What this task involves:
Transcribe every line of text in the data below verbatim, omitting the pictures.

Data to process:
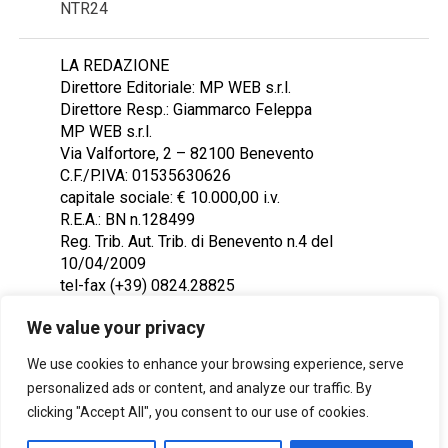
NTR24
LA REDAZIONE
Direttore Editoriale: MP WEB s.r.l.
Direttore Resp.: Giammarco Feleppa
MP WEB s.r.l.
Via Valfortore, 2 – 82100 Benevento
C.F./P.IVA: 01535630626
capitale sociale: € 10.000,00 i.v.
R.E.A.: BN n.128499
Reg. Trib. Aut. Trib. di Benevento n.4 del
10/04/2009
tel-fax (+39) 0824.28825
Contattaci: redazione@ntr24.tv
We value your privacy
We use cookies to enhance your browsing experience, serve
personalized ads or content, and analyze our traffic. By
clicking "Accept All", you consent to our use of cookies.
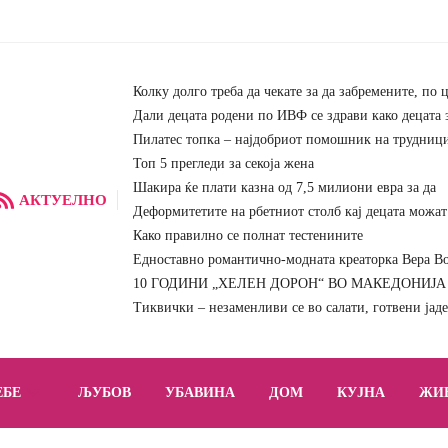
Колку долго треба да чекате за да забремените, по 
Дали децата родени по ИВФ се здрави како децата 
Пилатес топка – најдобриот помошник на трудниц
Топ 5 прегледи за секоја жена
Шакира ќе плати казна од 7,5 милиони евра за да
АКТУЕЛНО
Деформитетите на рбетниот столб кај децата можат 
Како правилно се полнат тестенините
Едноставно романтично-модната креаторка Вера Вон
10 ГОДИНИ „ХЕЛЕН ДОРОН“ ВО МАКЕДОНИЈА – 
Тиквички – незаменливи се во салати, готвени јад
ЕБЕ
ЉУБОВ
УБАВИНА
ДОМ
КУЈНА
ЖИ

Exercise solution:
NTR24
LA REDAZIONE
Direttore Editoriale: MP WEB s.r.l.
Direttore Resp.: Giammarco Feleppa
MP WEB s.r.l.
Via Valfortore, 2 – 82100 Benevento
C.F./P.IVA: 01535630626
capitale sociale: € 10.000,00 i.v.
R.E.A.: BN n.128499
Reg. Trib. Aut. Trib. di Benevento n.4 del
10/04/2009
tel-fax (+39) 0824.28825
Contattaci: redazione@ntr24.tv
We value your privacy
We use cookies to enhance your browsing experience, serve
personalized ads or content, and analyze our traffic. By
clicking "Accept All", you consent to our use of cookies.
Колку долго треба да чекате за да забремените, по 
Дали децата родени по ИВФ се здрави како децата 
Пилатес топка – најдобриот помошник на трудниц
Топ 5 прегледи за секоја жена
Шакира ќе плати казна од 7,5 милиони евра за да
АКТУЕЛНО
Деформитетите на рбетниот столб кај децата можат 
Како правилно се полнат тестенините
Едноставно романтично-модната креаторка Вера Вон
10 ГОДИНИ „ХЕЛЕН ДОРОН“ ВО МАКЕДОНИЈА – 
Тиквички – незаменливи се во салати, готвени јад
ЕБЕ
ЉУБОВ
УБАВИНА
ДОМ
КУЈНА
ЖИ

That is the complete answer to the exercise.